Plastic is a highly useful material, but one that can also be a pain as it ages. Owners of vintage equipment the world over are suffering, as knobs break off, bezels get cracked and parts warp, discolor and fail. Oftentimes, the strategy has been to rob good parts from other broken hardware and cross your fingers that the supply doesn’t dry up. [Eric Strebel] shows us that’s not the only solution – you can replicate vintage plastic parts yourself, with the right tools.
In the recording industry there’s simply no substitute for vintage gear, so a cottage industry has formed around keeping old hardware going. [Eric] was tasked with reproducing VU meter bezels for a classic Neve audio console, as replacement parts haven’t been produced since the 1970s.
The first step is to secure a good quality master for replication. An original bezel is removed, and polished up to remove scratches and blemishes from 40+ years of wear and tear. A silicone mold is then created in a plywood box. Lasercut parts are used to create the base, runner, and vents quickly and easily. The mold is then filled with resin to produce the final part. [Eric] demonstrates the whole process, using a clear silicone and dyed resin to make it more visible for the viewer.

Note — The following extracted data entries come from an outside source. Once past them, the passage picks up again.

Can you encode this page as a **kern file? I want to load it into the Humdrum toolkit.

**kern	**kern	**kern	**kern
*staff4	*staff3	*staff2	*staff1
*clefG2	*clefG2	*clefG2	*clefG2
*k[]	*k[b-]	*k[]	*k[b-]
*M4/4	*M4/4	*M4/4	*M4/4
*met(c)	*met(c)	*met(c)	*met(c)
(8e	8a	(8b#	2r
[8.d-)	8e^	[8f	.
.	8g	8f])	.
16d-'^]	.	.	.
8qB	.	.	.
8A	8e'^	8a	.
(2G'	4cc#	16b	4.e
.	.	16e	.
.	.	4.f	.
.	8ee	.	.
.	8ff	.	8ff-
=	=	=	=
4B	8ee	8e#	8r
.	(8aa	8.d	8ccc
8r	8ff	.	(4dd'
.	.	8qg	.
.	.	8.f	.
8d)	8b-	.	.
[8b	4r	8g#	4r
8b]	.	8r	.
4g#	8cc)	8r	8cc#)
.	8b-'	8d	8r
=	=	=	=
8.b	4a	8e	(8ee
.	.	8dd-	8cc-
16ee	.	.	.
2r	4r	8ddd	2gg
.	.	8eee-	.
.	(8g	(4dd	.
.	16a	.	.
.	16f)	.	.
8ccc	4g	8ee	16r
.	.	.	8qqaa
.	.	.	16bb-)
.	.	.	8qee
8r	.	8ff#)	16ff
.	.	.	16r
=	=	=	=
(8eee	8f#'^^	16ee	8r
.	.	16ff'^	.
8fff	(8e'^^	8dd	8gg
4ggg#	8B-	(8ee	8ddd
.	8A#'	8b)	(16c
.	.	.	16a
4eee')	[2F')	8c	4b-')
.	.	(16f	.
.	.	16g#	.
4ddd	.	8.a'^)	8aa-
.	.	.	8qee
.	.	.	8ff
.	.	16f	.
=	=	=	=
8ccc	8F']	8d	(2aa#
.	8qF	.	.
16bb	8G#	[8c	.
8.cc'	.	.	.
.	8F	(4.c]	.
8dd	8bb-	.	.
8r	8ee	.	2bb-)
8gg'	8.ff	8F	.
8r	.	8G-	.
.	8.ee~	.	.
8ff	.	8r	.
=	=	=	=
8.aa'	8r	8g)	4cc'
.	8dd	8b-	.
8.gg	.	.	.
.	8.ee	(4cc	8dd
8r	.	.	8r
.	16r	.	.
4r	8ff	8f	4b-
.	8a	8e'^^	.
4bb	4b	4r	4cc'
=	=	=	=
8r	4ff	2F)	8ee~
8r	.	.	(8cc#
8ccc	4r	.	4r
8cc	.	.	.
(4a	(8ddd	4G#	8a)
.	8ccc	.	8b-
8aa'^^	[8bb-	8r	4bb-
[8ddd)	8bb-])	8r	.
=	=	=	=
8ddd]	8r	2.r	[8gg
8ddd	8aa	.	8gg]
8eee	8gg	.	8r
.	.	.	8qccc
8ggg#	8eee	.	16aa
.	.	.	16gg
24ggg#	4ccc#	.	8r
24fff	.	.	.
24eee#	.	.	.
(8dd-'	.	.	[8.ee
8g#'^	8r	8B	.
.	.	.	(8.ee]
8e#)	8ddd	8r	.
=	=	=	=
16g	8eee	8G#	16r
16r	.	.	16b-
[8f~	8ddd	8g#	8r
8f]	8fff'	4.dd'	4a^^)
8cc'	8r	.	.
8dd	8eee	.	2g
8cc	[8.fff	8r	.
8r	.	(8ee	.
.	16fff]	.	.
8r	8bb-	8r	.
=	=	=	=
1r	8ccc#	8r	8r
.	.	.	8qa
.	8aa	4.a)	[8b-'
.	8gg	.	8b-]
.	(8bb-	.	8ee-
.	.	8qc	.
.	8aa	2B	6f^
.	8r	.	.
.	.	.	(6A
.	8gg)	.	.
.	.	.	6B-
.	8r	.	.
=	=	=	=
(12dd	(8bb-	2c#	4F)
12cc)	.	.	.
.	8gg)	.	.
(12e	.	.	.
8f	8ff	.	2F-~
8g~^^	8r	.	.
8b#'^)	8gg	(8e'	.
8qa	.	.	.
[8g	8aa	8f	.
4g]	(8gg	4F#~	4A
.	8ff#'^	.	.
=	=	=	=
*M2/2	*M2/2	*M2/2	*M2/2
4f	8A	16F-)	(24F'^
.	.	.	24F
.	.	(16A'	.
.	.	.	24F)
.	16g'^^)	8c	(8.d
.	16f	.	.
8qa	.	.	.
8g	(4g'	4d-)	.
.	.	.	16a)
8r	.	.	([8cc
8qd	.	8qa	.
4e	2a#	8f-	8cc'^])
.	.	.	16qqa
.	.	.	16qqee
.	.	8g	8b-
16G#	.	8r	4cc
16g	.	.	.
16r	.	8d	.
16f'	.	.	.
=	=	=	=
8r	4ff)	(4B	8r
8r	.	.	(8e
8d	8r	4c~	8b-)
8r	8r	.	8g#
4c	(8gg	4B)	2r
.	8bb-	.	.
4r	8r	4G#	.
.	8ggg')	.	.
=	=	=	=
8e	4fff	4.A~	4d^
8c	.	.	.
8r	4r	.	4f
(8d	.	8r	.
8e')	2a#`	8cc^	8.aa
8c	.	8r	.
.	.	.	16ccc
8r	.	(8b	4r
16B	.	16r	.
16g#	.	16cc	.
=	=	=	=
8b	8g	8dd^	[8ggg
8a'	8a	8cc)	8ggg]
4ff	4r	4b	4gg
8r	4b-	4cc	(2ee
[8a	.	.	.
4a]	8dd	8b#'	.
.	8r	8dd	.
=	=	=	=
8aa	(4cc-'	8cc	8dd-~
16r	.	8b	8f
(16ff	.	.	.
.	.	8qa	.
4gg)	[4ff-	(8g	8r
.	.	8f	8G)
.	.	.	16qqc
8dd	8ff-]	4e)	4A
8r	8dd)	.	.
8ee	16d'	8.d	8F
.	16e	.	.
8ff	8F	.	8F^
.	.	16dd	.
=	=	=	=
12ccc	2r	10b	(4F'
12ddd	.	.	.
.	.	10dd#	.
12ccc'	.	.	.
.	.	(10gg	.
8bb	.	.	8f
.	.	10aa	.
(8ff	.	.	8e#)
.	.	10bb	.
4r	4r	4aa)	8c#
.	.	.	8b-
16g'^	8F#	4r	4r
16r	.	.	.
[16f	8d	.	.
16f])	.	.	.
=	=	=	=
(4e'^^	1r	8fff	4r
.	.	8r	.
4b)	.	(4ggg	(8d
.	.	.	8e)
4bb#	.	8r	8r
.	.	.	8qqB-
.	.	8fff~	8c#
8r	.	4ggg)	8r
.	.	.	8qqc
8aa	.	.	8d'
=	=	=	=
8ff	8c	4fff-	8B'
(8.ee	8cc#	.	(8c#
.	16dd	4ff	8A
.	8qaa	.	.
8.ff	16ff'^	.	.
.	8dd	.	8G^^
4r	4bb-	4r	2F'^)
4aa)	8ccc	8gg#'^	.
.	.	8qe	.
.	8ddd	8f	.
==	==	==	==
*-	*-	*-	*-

Initial results were unfortunately poor, due to the silicone and hardener used. The parts were usable dimensionally, but had a hazy surface finish giving very poor optical qualities. This was rectified by returning to a known-good silicone compound, which was able to produce perfectly clear parts first time. Impressively, the only finishing required is to snap off the runner and vents. The part is then ready for installation. As a final piece of showmanship, [Eric] then ships the parts in a custom laser-engraved cardboard case. As they say, presentation is everything.